Using MSA programs is a skill. It is very easy to get poor MSA results using Clustal (the most popular website.) While using any of the MSA programs it is very important that it is not full proof and you cannot trust the results produced.
When you use global alignments:
When the sequences can be aligned through the entire sequence. If the sequences are of different lengths then you can insert gaps in order to compensate for the different sizes and then align.
When you use local alignments:
When the sequence can only be aligned at certain areas of the sequence.
When you use NCBI downloads of sequences in order to input them into MSA programs it is important to note that their names are incredibly lengthy. You must learn Perl, Python or Ruby in order to rename the files and make things very simple.
MEGA:
MSA program MEGA is very good at taking DNA translating it into protein, aligning it and then retranslating it back into DNA. This is a very useful tool, however it must be used carefully because only a small percentage of DNA sequences code for protein. You also must make sure that the sequence you are inputting is the full sequence, if you start at a different point than the starting point then the sequence is read incorrectly because it is read in codons and it will code for the wrong protein.
DIALIGN
When you have sequences that are unalignable but have short conserved regions, it is best to use DIALIGN. DIALIGN is also very good at the DNA to protein conversion.
MAFFT
The best tool to use for general MSA problems that MEGA or Clustal struggle with. The setbacks presented with the Clustal process are fixed with MAFFT. MAFFT automatically accounts for the quality of the MSA score by looking at the number of inserts and lessening the MSA score accordingly. It also works at incredible speeds considering the amount of work it is doing.
Programing words:
Regex (regular expressions) this is programing a system to associate what you input as what it has in its system. For example, looking up obvi and having obviously come up. It makes it easier and more efficient for you to research. You will have to know Ruby, Perl or Python to do so. Crimson is a good way to work with regex.

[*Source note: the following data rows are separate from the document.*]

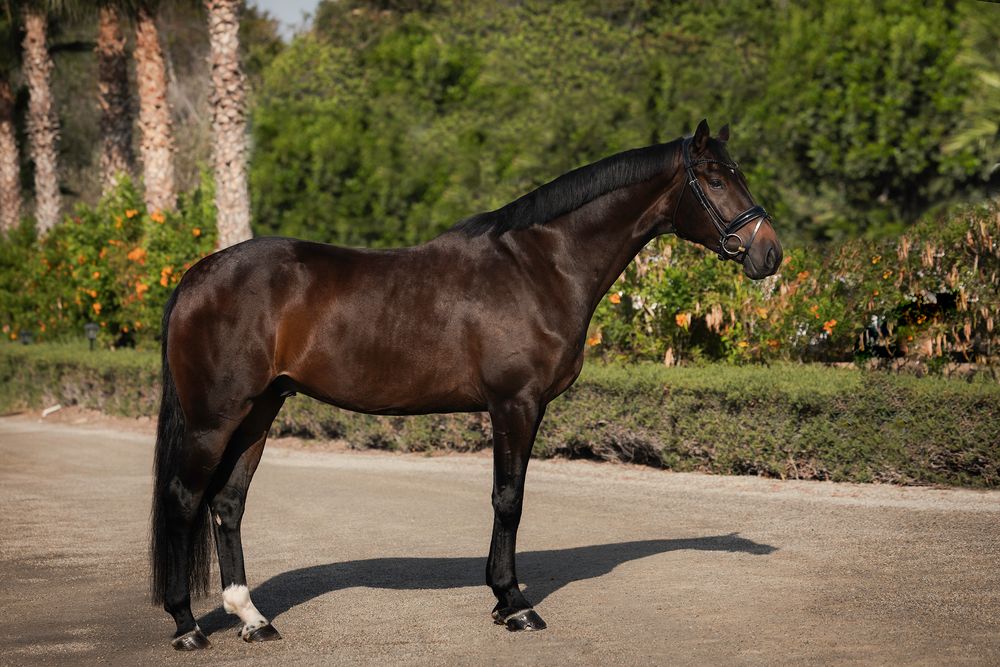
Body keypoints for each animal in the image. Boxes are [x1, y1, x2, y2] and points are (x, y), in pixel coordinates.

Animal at [150, 119, 782, 650]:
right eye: (715, 179)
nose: (770, 253)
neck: (538, 267)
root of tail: (197, 275)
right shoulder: (515, 405)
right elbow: (509, 499)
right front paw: (514, 603)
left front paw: (505, 601)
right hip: (215, 418)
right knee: (184, 500)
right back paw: (186, 626)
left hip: (260, 409)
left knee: (227, 503)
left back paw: (252, 619)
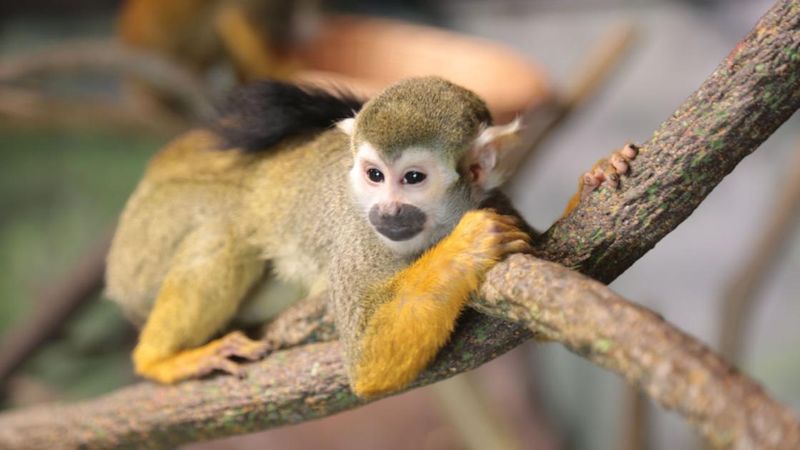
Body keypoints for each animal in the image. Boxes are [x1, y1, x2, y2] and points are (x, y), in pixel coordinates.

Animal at [105, 76, 637, 398]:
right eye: (374, 176)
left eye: (413, 179)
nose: (387, 211)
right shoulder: (360, 239)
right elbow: (367, 365)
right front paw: (464, 249)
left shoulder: (494, 200)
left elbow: (547, 319)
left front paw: (596, 177)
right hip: (149, 239)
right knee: (223, 232)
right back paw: (160, 360)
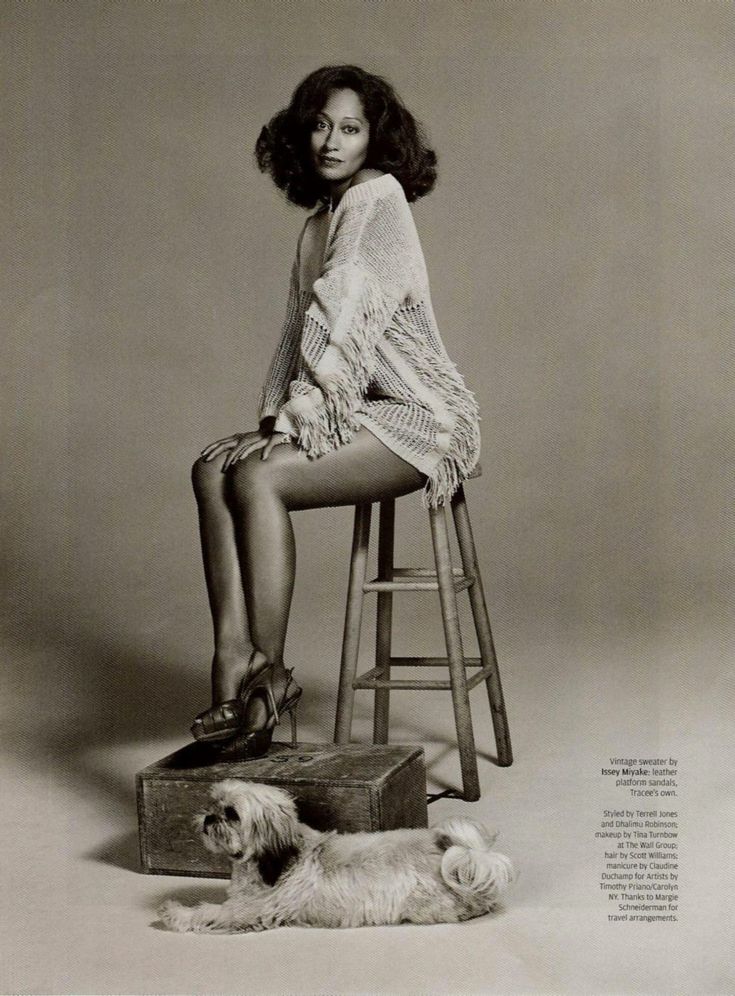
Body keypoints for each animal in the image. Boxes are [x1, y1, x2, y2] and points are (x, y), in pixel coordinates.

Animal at [158, 780, 516, 932]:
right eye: (212, 803)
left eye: (231, 814)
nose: (209, 817)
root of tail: (468, 859)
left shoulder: (250, 911)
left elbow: (209, 912)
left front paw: (175, 913)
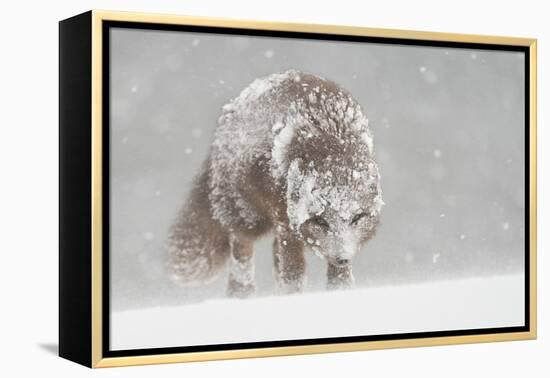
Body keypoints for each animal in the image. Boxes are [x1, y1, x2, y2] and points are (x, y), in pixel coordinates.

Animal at [167, 69, 384, 296]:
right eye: (320, 221)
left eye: (357, 217)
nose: (342, 258)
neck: (330, 136)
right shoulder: (287, 226)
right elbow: (293, 277)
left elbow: (339, 281)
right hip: (247, 219)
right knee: (242, 261)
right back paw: (242, 295)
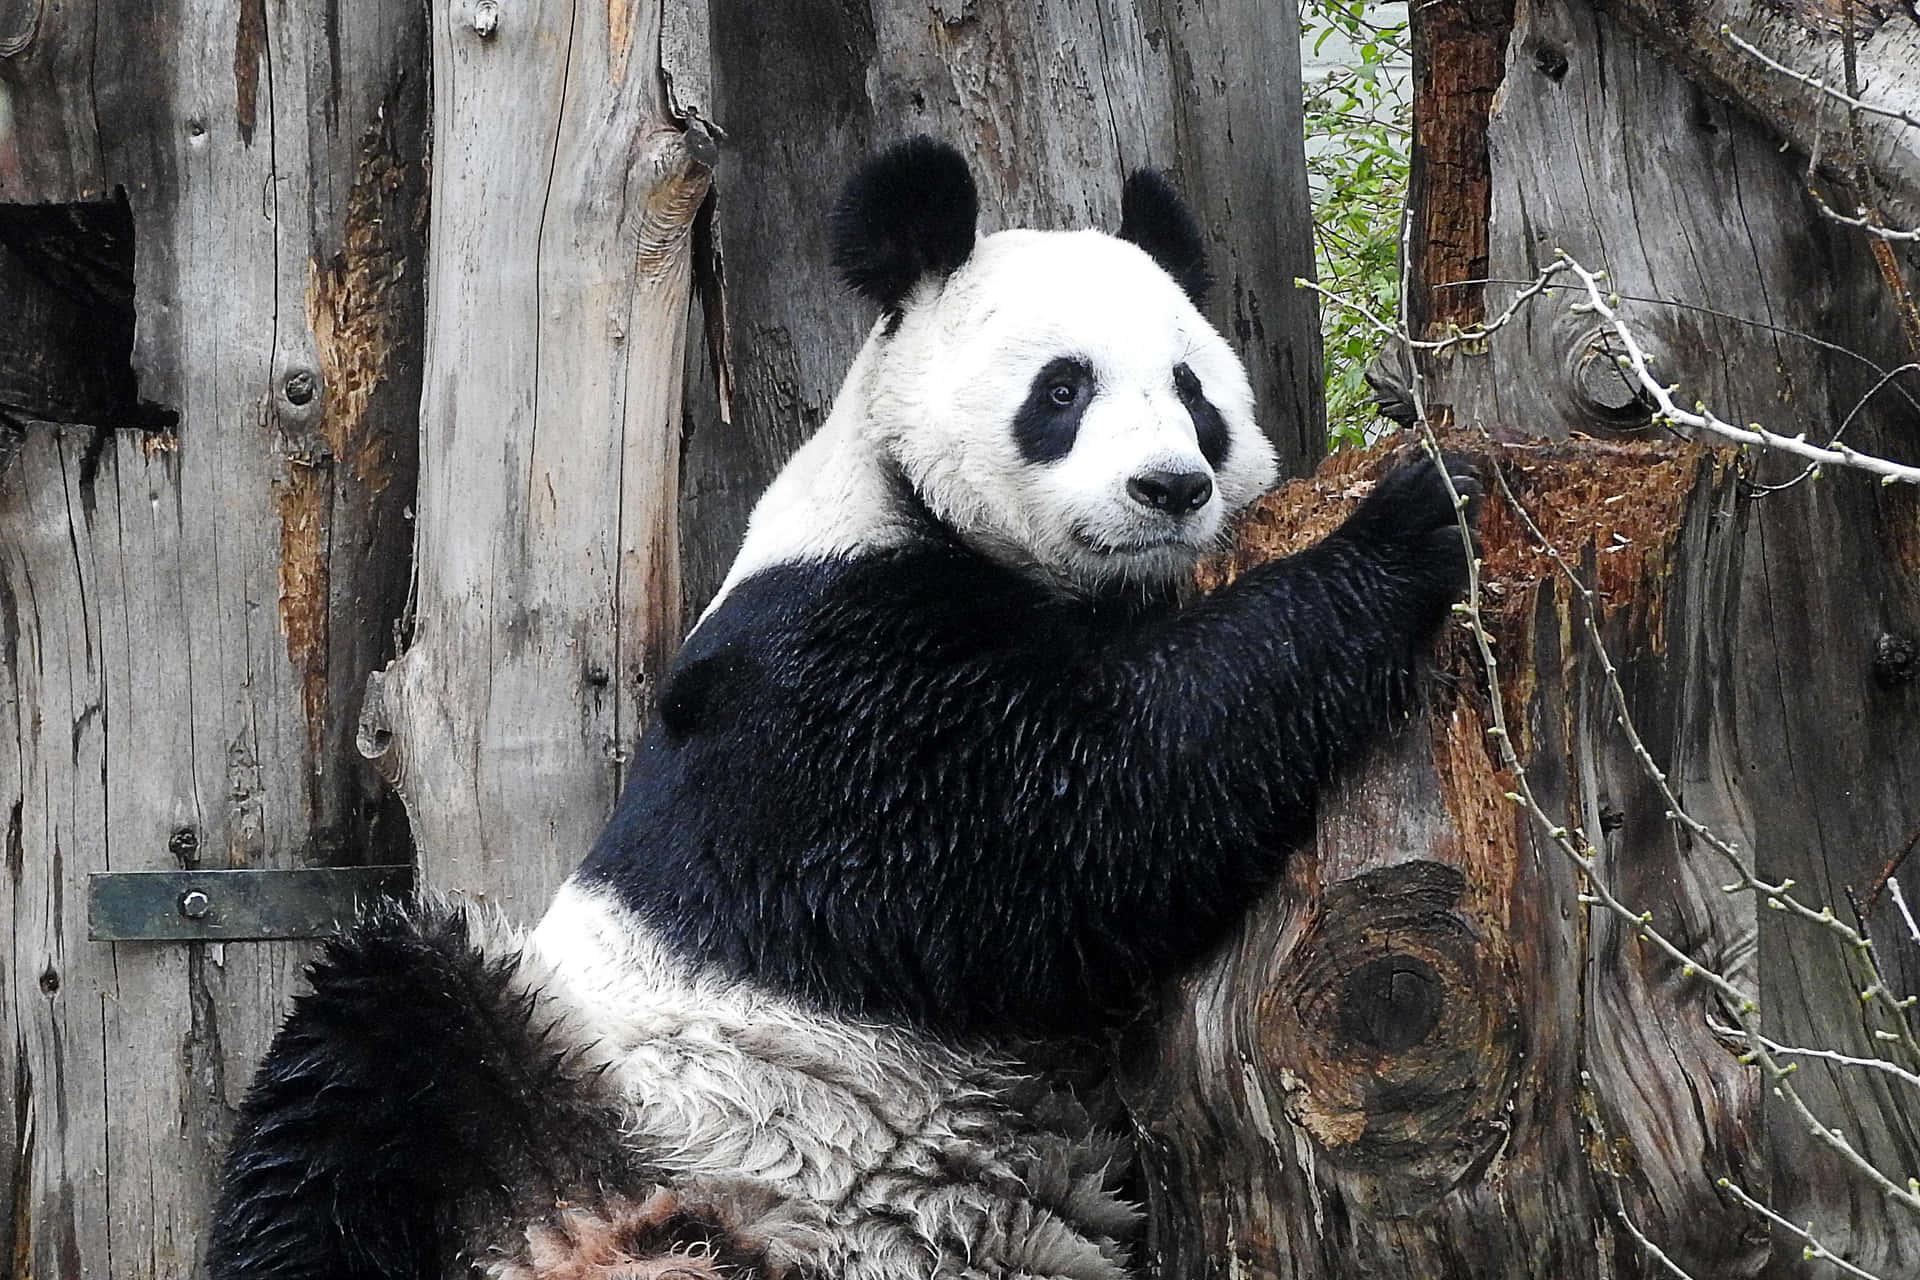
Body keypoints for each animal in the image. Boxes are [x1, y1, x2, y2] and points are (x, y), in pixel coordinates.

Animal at [206, 140, 1466, 1280]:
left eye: (1195, 395)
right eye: (1062, 390)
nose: (1170, 487)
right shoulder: (822, 667)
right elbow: (1068, 812)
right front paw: (1412, 518)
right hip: (565, 1069)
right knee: (358, 1069)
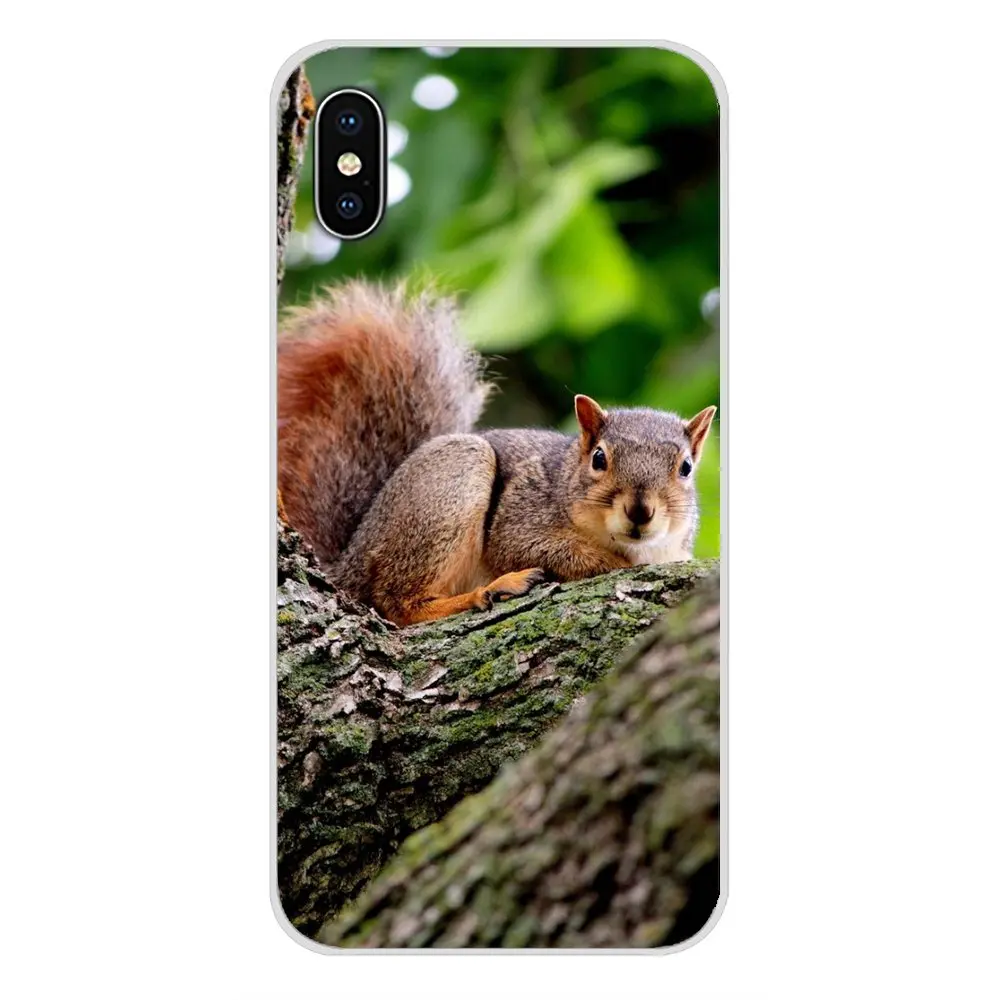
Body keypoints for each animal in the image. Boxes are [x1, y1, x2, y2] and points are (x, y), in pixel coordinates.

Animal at [278, 281, 716, 626]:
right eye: (598, 459)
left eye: (686, 467)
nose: (640, 511)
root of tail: (349, 558)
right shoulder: (520, 518)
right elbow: (534, 548)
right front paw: (620, 565)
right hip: (452, 480)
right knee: (397, 602)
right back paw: (487, 591)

***MSA is integral for solving the issue the lyme disease paper brought up. The genomes of all of the strains of lyme disease must be sequenced and after they are sequenced you need to run them through an MSA program in order to see which parts of the sequence are conserved throughout the species and which are not. This can help determine which sequences are essential to the functioning of lyme disease and which sequences are associated with the differentiation and adaption of the strains. Because MSA uses the scoring Matrices it is also vital to master those.